Render the material from its first line through the line containing "Отображение долей РК и СН в печатной форме", inclusive, as a JSON list of strings with one string per line, omitting blank lines.

'''

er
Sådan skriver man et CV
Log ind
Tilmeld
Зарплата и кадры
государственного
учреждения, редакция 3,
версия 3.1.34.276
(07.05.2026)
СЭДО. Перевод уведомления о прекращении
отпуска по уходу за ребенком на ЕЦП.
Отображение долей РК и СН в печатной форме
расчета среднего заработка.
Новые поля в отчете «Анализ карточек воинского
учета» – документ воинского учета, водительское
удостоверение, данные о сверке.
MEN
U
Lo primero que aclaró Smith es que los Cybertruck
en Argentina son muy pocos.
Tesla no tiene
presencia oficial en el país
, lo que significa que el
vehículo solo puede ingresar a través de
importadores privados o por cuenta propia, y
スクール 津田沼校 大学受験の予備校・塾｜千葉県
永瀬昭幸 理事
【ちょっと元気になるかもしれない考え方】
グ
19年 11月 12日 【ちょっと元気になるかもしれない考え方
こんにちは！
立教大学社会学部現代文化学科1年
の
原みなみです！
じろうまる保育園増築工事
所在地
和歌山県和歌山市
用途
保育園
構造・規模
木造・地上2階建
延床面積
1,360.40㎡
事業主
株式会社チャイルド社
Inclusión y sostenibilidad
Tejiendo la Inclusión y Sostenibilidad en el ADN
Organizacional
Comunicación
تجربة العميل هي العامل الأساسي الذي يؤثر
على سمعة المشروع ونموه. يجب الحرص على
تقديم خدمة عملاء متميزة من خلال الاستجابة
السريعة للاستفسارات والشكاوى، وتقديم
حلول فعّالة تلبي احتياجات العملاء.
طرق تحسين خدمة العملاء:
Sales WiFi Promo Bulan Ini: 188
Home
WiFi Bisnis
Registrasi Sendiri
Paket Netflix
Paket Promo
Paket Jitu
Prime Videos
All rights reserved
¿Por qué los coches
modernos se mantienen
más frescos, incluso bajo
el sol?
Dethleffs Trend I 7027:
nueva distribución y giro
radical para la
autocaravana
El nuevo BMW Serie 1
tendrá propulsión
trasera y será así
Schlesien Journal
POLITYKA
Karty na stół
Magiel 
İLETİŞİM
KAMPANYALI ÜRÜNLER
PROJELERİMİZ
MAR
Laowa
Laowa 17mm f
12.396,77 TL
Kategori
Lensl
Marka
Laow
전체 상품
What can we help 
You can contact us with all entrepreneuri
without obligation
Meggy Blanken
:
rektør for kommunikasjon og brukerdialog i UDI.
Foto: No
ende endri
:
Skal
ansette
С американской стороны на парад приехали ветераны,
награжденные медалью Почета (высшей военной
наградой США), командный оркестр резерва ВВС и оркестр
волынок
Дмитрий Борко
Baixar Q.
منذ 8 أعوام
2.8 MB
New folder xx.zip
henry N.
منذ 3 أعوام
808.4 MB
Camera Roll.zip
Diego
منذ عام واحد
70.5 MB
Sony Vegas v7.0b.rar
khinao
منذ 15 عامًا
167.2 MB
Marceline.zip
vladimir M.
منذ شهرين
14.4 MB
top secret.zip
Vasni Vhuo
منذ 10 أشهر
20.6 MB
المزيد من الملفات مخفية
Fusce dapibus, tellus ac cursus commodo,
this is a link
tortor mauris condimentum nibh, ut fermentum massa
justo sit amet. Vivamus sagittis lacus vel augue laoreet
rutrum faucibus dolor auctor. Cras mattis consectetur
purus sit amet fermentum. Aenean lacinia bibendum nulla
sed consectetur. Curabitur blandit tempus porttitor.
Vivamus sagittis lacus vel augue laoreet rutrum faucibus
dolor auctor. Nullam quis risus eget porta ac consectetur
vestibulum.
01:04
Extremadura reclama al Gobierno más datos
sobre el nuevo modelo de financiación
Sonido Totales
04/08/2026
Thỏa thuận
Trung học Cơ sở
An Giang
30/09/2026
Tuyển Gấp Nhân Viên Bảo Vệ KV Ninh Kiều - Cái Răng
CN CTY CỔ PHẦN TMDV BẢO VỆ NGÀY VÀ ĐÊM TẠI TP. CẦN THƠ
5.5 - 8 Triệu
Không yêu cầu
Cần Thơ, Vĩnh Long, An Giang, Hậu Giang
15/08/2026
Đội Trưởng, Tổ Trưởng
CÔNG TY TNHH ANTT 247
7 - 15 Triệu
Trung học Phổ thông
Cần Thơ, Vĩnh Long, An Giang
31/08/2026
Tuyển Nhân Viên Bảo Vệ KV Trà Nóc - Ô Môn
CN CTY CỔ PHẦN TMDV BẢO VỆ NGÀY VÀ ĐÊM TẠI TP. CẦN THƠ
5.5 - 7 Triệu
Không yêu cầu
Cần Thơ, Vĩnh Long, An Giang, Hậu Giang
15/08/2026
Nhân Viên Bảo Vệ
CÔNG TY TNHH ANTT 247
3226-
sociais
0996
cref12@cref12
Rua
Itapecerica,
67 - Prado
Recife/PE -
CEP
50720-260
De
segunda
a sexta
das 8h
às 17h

'''

§ Solution for this problem:
[
  "er",
  "Sådan skriver man et CV",
  "Log ind",
  "Tilmeld",
  "Зарплата и кадры",
  "государственного",
  "учреждения, редакция 3,",
  "версия 3.1.34.276",
  "(07.05.2026)",
  "СЭДО. Перевод уведомления о прекращении",
  "отпуска по уходу за ребенком на ЕЦП.",
  "Отображение долей РК и СН в печатной форме"
]